The extension .iron is used to denote secured files. If you run ironsftp and put foo.c on the server, the file will first be encrypted and written to foo.c.iron, then that encrypted file will be written to the remote server. When you get foo.c.iron from the server, if that file can be downloaded, ironsftp will decrypt the file and write foo.c on your local machine. As a convenience, if you get foo.c but that file is not available on the server, ironsftp will try to download and decrypt foo.c.iron.

The process operates the same as sftp, but your files are protected on the remote server.

Key Management

In order to use ironsftp, you must currently have an RSA key in the ~/.ssh/id_rsa file on your local machine. When you start ironsftp the first time, it reads your public and private RSA keys (which may prompt you to enter the passphrase for the private key), then copies them into new key files under ~/.ssh/ironcore/. The RSA key is used for signing encrypted files. ironsftp also generates a Curve25519 key pair - this key is stored in the same place and is used to encrypt data. These new private keys are locked using a passphrase that is generated by using your private ssh RSA key to sign some data. Thus, if your ssh key is locked by a passphrase, your ironcore keys are also locked. Unlocking the ssh key is required to unlock the ironcore keys.

When you use ironsftp to connect to a server, your public key information is uploaded to ~/.ironpubkey. This provides a convenient mechanism for other users connecting to the server to retrieve your public ironcore keys. In particular, if another user connects to the server using ironsftp, she can use your public key information to securely share files with you, as described in the next section.

Secure Sharing

You are also able to share these secure files with other users. When you connect to a server, by default, each file that you upload will be encrypted so that only you can read it. However, if other users on that server have connected to it using ironsftp, their public key information will be available in ~<login>/.ironpubkey. You can use new ironsftp commands to add recipients, so that any subsequent files you upload in that session will be encrypted to those users in addition to you. For example, suppose you are logged in as gumby:

  % ironsftp BigServer
  Connected to BigServer.

  ironsftp> showrcpt
  Currently registered recipients:
    gumby
  ironsftp> addrcpt pokey
  Added login pokey to the recipient list
  ironsftp> addrcpt mrhand
  Unable to retrieve public keys for user mrhand.
  ironsftp> showrcpt
  Currently registered recipients:
    gumby
    pokey
  ironsftp> put foo
  Uploading foo to /home/gumby/foo.iron
  ironsftp>

The file foo.iron on the server is encrypted so that both you and pokey can retrieve and decrypt it. Suppose pokey does

  % ironsftp BigServer
  Connected to BigServer.

  ironsftp> get foo
  Fetching /home/pokey/foo.iron to foo.iron
  Data was encrypted to user gumby
  Message was signed by user gumby, key ID 1234567890ABCDEF.

The file foo.c.iron will be decrypted automatically, and the file foo will be created.

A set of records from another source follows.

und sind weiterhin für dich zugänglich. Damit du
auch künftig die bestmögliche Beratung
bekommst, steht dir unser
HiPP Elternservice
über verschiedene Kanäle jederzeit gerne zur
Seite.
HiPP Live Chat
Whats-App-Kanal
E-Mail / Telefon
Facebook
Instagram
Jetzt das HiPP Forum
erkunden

If a user other than gumby or pokey downloads the file, she would get a message like this

  ironsftp> get foo
  Fetching /private/tmp/sftp.c.iron to sftp.c.iron
  WARNING: The file "foo" is encrypted, but access is not granted to you,
  so the unencrypted contents cannot be retrieved.

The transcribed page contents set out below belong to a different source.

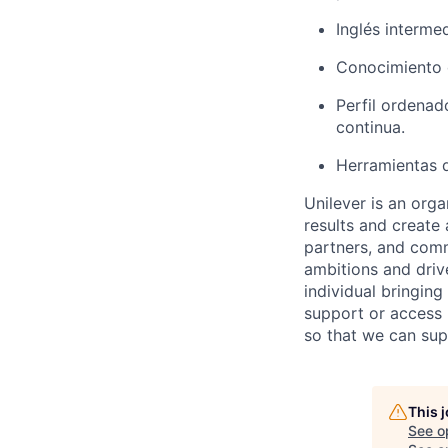
Inglés interme
Conocimiento 
Perfil ordenad
continua.
Herramientas 
Unilever is an orga
results and create 
partners, and comm
ambitions and drive
individual bring
ing
support or access 
so that we can sup
This 
See o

The user would still have foo.iron in the current directory, but it would not be readable.

GnuPG Compatibility

The keys used by ironsftp are stored in the same format that GnuPG uses - public keys are all in ~/.ssh/ironcore/pubring.gpg, and the corresponding secret keys are in individual files in ~/.ssh/ironcore/private-keys-v1.d. All files encrypted by ironsftp can be read by gpg as well. (Since we are using elliptic curve cryptography to encrypt the data, you will need a gpg version 2.1.7 or greater, which in turn requires libgcrypt version 1.7 or later.) If you have a modern version of gpg, you can run something like this to decrypt a file encrypted by ironsftp:

  gpg --homedir ~/.ssh/ironcore -d --output foo foo.iron

Installation

See the project page installation section for supported operating systems and installation details.